Task to carry out:
Copy each line of the records that holds the string "failures".

===== Excerpted records =====

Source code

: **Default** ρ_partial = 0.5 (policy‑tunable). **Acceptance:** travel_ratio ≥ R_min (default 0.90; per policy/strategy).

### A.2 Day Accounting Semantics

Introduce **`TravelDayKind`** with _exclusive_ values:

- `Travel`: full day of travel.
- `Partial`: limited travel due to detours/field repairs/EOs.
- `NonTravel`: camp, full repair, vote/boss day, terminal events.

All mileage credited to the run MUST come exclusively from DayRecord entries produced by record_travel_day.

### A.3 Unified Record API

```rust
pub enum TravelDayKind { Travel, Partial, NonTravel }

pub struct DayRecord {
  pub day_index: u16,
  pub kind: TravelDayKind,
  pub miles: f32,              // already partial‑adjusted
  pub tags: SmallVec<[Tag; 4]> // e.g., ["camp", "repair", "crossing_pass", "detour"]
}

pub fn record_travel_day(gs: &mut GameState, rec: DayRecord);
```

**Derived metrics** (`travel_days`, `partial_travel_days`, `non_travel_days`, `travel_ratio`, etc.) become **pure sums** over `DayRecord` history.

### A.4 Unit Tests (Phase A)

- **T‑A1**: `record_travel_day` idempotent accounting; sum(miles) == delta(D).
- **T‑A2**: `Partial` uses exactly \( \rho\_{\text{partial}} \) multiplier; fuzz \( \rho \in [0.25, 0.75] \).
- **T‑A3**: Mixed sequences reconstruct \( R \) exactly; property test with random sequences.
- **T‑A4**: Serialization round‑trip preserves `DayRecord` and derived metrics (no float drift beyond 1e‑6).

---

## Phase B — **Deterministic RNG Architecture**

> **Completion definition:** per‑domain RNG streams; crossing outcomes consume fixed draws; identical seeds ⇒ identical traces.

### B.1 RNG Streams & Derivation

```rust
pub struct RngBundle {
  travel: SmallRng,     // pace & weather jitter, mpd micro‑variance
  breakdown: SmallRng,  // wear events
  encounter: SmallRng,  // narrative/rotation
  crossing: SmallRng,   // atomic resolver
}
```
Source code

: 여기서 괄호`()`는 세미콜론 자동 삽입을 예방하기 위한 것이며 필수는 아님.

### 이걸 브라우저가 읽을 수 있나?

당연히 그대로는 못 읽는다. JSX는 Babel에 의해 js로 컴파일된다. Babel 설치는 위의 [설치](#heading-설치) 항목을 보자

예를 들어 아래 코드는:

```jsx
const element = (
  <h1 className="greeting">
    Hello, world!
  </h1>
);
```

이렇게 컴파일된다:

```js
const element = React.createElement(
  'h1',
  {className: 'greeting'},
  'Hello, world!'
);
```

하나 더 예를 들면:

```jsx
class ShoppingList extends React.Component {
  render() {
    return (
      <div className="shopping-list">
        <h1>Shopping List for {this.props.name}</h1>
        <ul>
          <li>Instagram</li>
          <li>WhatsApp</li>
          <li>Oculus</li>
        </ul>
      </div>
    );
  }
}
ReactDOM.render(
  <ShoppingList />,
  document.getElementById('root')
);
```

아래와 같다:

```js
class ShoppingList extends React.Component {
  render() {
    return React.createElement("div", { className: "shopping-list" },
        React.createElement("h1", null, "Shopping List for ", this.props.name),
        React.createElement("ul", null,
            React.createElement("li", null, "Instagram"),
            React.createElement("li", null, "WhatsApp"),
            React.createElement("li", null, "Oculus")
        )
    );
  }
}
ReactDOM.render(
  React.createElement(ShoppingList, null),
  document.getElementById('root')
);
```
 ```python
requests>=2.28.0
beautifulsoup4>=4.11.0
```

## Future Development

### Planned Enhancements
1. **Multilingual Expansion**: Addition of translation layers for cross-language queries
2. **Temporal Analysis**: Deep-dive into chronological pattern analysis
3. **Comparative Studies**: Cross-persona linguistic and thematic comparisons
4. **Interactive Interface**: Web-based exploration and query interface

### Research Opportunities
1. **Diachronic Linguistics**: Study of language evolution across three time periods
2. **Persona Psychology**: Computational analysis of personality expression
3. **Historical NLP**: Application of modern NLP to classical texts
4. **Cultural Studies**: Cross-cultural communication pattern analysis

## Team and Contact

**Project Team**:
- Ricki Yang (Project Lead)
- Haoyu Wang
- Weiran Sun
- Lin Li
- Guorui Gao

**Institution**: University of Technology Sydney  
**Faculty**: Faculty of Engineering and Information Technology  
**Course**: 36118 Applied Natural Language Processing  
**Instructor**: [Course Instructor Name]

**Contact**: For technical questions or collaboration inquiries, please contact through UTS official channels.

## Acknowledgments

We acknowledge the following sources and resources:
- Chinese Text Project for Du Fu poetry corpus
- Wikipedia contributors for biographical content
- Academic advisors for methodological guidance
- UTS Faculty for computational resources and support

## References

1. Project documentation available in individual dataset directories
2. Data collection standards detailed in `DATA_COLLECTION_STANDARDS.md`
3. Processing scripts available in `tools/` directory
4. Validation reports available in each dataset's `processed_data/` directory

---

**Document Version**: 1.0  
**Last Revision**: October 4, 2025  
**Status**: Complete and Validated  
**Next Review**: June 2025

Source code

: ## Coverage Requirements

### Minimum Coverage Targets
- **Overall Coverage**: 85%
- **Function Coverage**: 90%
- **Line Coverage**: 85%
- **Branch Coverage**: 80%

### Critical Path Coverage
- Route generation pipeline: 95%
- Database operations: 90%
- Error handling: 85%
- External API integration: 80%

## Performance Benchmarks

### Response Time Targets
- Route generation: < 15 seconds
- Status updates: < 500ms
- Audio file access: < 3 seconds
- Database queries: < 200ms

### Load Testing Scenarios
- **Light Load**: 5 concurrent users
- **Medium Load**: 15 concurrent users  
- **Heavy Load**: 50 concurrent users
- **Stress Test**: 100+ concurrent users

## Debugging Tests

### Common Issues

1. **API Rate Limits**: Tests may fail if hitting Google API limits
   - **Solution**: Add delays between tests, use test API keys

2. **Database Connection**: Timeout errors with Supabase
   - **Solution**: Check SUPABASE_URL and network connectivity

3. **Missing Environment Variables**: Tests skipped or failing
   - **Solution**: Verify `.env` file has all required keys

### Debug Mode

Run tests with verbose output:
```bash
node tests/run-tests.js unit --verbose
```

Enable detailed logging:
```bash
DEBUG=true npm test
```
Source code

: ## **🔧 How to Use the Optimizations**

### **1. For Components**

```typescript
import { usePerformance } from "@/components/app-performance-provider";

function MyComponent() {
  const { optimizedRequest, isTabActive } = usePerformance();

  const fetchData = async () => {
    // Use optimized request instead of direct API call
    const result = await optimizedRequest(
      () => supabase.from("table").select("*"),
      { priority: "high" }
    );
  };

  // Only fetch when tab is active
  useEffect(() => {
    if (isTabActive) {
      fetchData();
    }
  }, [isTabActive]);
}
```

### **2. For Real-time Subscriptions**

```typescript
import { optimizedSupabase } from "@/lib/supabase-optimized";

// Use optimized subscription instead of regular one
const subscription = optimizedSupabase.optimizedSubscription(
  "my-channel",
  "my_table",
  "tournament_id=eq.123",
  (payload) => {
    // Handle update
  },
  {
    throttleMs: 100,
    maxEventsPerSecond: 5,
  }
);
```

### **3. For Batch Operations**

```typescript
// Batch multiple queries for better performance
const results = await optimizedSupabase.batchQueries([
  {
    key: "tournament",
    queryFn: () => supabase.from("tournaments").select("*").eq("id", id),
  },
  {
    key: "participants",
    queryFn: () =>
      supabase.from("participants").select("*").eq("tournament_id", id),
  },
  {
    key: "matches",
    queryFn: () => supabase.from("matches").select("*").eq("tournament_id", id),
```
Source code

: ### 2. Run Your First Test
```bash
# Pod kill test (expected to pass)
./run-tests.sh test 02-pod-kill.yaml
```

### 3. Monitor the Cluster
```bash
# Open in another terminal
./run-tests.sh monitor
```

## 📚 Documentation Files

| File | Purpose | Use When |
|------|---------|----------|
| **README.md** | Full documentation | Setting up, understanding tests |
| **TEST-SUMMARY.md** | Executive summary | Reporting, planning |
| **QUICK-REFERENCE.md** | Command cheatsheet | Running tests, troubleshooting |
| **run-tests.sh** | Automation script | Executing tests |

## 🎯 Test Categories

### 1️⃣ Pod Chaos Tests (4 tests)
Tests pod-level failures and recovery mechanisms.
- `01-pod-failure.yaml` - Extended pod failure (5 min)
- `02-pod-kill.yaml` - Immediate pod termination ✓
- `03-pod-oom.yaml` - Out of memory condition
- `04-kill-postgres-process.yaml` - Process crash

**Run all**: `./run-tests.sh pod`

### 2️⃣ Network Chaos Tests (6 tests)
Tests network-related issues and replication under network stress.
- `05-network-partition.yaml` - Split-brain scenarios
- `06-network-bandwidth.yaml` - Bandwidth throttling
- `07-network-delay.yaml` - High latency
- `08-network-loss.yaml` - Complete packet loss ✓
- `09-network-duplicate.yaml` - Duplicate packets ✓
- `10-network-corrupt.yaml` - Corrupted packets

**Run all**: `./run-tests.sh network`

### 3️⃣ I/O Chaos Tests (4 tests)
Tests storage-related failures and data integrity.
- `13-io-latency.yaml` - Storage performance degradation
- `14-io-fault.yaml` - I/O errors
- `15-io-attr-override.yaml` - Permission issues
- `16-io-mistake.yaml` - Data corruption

=====

Result of this exercise:
Tests pod-level failures and recovery mechanisms.
Tests storage-related failures and data integrity.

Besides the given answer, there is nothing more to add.